[svsm-devel] X86-64 Syscall API/ABI Document

Mon Jun 24 04:50:31 CEST 2024

> -----Original Message-----
> From: Jörg Rödel <jroedel at suse.de>
> Sent: Friday, June 21, 2024 6:09 PM
> To: Dong, Chuanxiao <chuanxiao.dong at intel.com>
> Cc: Jörg Rödel <joro at 8bytes.org>; svsm-devel at coconut-svsm.dev
> Subject: Re: [svsm-devel] X86-64 Syscall API/ABI Document
> 
> Hi Chuanxiao,
> 
> Thanks for your feedback and questions, please see my comments inline.
> 
> On Fri, Jun 21, 2024 at 08:35:03AM +0000, Dong, Chuanxiao wrote:
> > Thank you for sharing the design document! It has greatly enhanced our understanding of the user
> mode design philosophy. Here are some questions and comments from our side:
> >
> > THREAD_CREATE:
> > a) From the input parameter, seems it only supports creating thread on
> > the current CPU. Is there a plan to allow creating thread on a remote
> > CPU? Or we should avoid this case?
> > b) Is there any plan to add CPU affinity to threads?
> 
> There will be no direct concept of CPU affinity for threads. Affinity is implemented via event sources.
> Each event source is either global or bound to a specific CPU. If a thread waits on a CPU-bound event
> source and is woken up, it will get to run on the CPU the event is bound to.
> 
> So, for example, if user-space aquired an object representing a specific VCPU and waits for events on
> that object, the thread will run on the CPU the VCPU object is bound to, which is the same CPU as
> where the event happened.

I see. So still taking vcpu as an example, user space process first use THREAD_CREATE to create a vcpu thread but this vcpu thread runs on the current CPU. The vcpu thread uses VCPU_CREATE syscall to get a vcpu_obj and uses WAIT_FOR_EVENT(vcpu_obj) syscall to schedule it to the CPU where the vcpu_obj is bound to, and then performs the VM enter on the right CPU.

> 
> 
> > BATCH:
> > a) Is the user_data in SysCallIn an identifier, to pair the SysCallOut
> > and SysCallIn which have the same value for the user_data? Would like
> > to better understand the usage of the user_data.
> 
> User-data is a just a piece of data forwared from SysCallIn to SysCallOut to help user-space to associate
> the request with its internal state. The data is not interpreted by the COCONUT kernel in any way.

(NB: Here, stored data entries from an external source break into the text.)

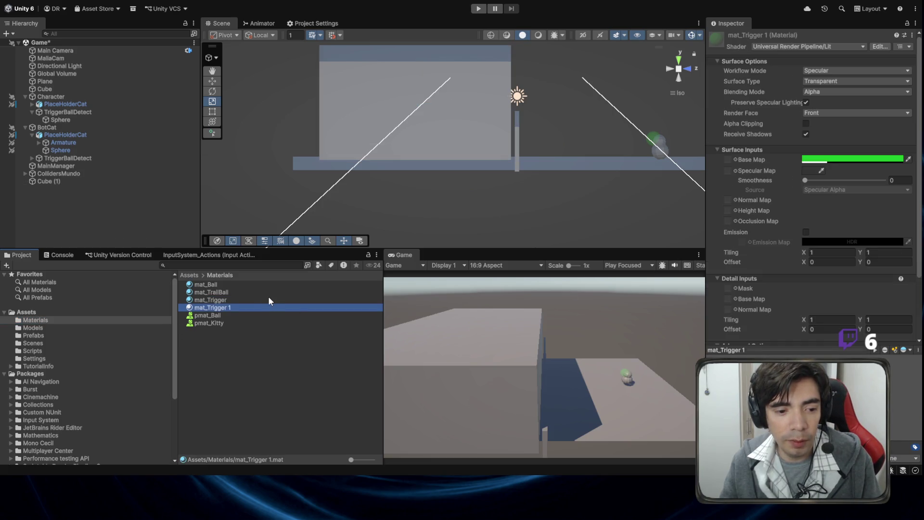
click(255, 308)
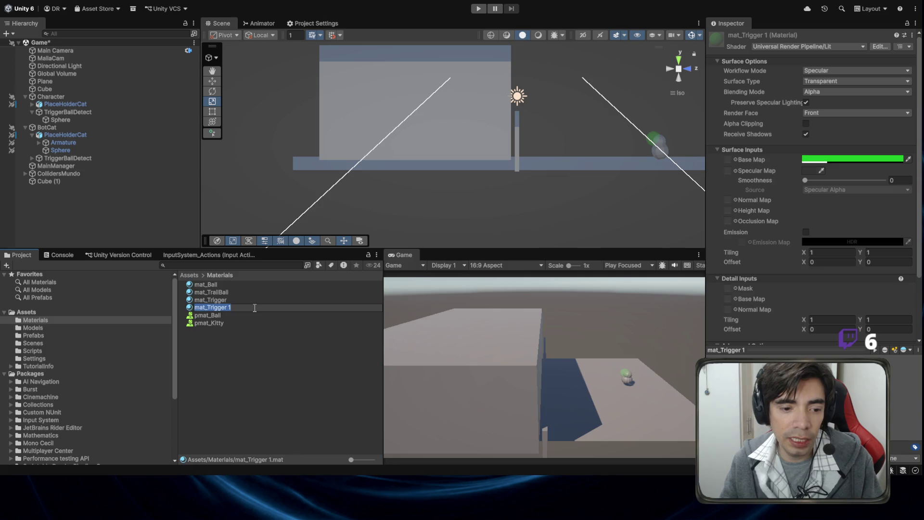
key(BackSpace)
key(BackSpace)
text(Zona)
key(Return)
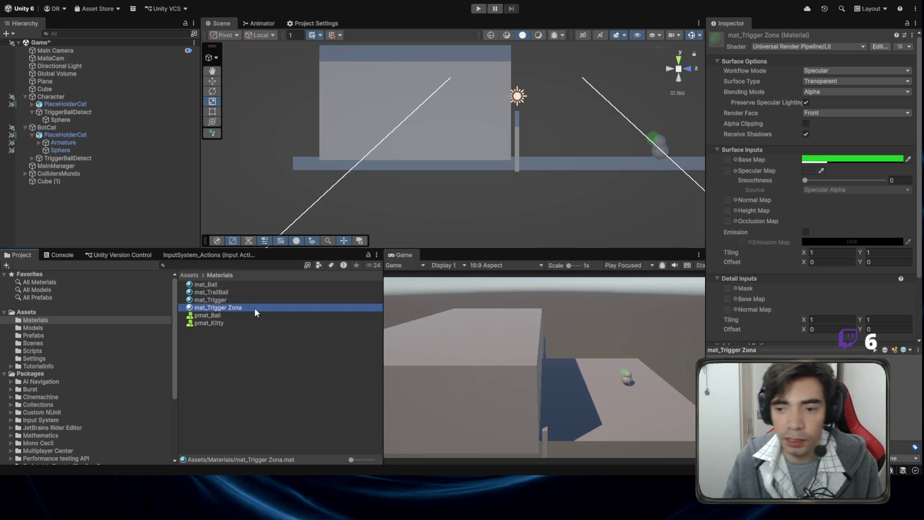
Step: Give mat_Trigger Zona a yellow-green base colour and apply it to Cube (1)
click(864, 158)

When the BATCH syscall returns, if the user_data in the SysCallIn is the same with the user_data in the corresponding SysCallOut, means kernel has forwarded the user_data to SysCallOut which represents this sub syscall is completed. Is this understanding correct?

> 
> > OPEN_PHYSMEM:
> > a) Suppose the SVMS kernel memory range is excluded, right?
> 
> Yes, it definitly is.
> 
> > b) Is there any mechanism to let the user-space process know the valid
> > memory range represented by the object handle? E.g., the end of the
> > memory addresses
> 
> No, not yet, we need to add a way to inform user-space about the valid memory ranges.
> 
> In general there also needs to be a limit on how much user-space can map, as we need to avoid that
> user-space just maps everything forever.
> 
> There is also a requirement that the COCONUT kernel can not allow shared/private state changes of
> pages which are currently mapped to user-space, so any physmem mapping needs to be temporary.

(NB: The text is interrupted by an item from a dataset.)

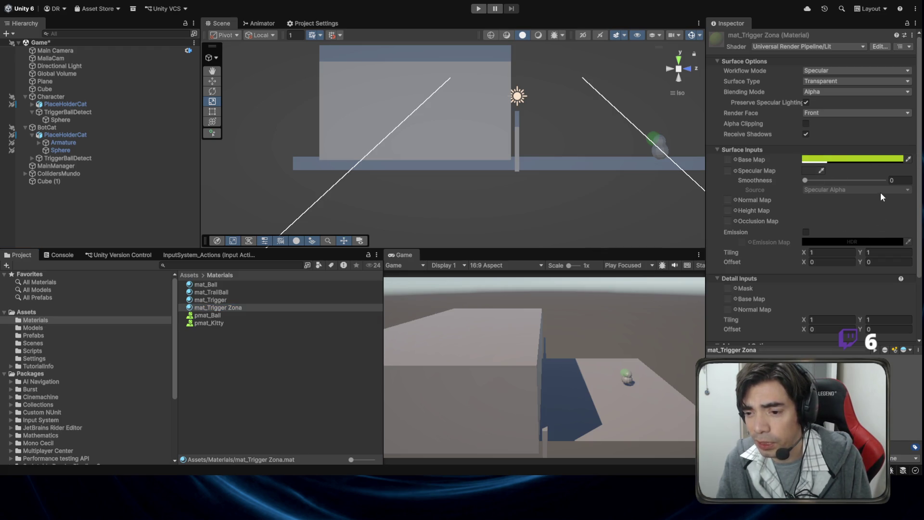
click(905, 159)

Makes sense. So the SET_MEM_STATE can fail to change page shared/private state due to the page is MMAP, until such page is MUNMAP.

> 
> > CAPABILITIES:
> > a) For SEV, VMPL0 is svsm and VM starts from VMPL1, and for TDX, vm-id
> > 0 is svsm and VM starts from vm-id 1. From this point of view, looks
> > like SEV and TDX are similar. So maybe can use a unified VM index
> > bitmap format for them?
> 
> Yes, that is the idea. I want to keep the interface as common as possible between TDX and SEV.
> 
> > VM_OPEN:
> > a) If one VM index is opened by a user-space process, the same index
> > cannot be opened again by another user-space process which guarantees
> > that only one process can operate with this VM object handle. But the
> > all threads created by this user-space process can operate with this
> > VM object handle. Is this a correct understanding?
> 
> Yes, this is correct. Though what is missing so far is the ability to pass object handles to newly created
> processes. This is important for device emulations like the TPM or serial port. The MMIO or IOIO object
> handles have to be created from the VM object handle, but the handling of actual MMIO and IOIO
> events needs to happen in separate processes. So there needs to be a way for forward handles on EXEC.

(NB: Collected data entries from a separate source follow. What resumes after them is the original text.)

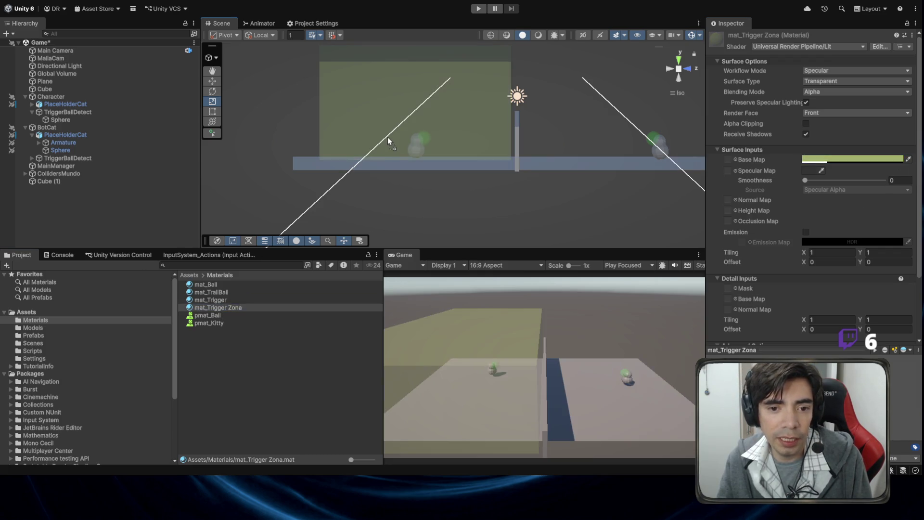
mouse_move(398, 140)
mouse_down()
mouse_move(478, 132)
mouse_move(446, 165)
mouse_move(515, 198)
mouse_move(441, 179)
mouse_up()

Yes. As this is related a process to use object handles created by another process, it appears that there is no policy restricting syscall operations on the object handle exclusively to the process that created it, and the object handle is unique globally, is this correct?

> 
> > VM_CAPABILITIES:
> > a) Should report the VM memory range? Or always assume VM can see the
> > entire range supported by the ObjHandle created by OPEN_PHYSMEM?
> 
> This depends on how the memory ranges given to specific VMs are going to be defined. It should
> probably be up to user-space to assign memory to a given VM. I need to think more about that.
> 
> > MMIO/IOIO_EVENT:
> > a) Is there any way to know the length of the mappable area provided
> > by the evt_obj? Or the length is some fixed size defined by the kernel
> > mode?
> 
> I consider these architecturally defined, the MMIO area range is all of physical memory, the IOIO range
> is the whole IO port range.

Does this mean, for MMIO_EVENT, it can take any valid range as input parameters, no matter it is MMIO or RAM, and for IOIO_EVENT, it can take any valid IO port range as input parameters?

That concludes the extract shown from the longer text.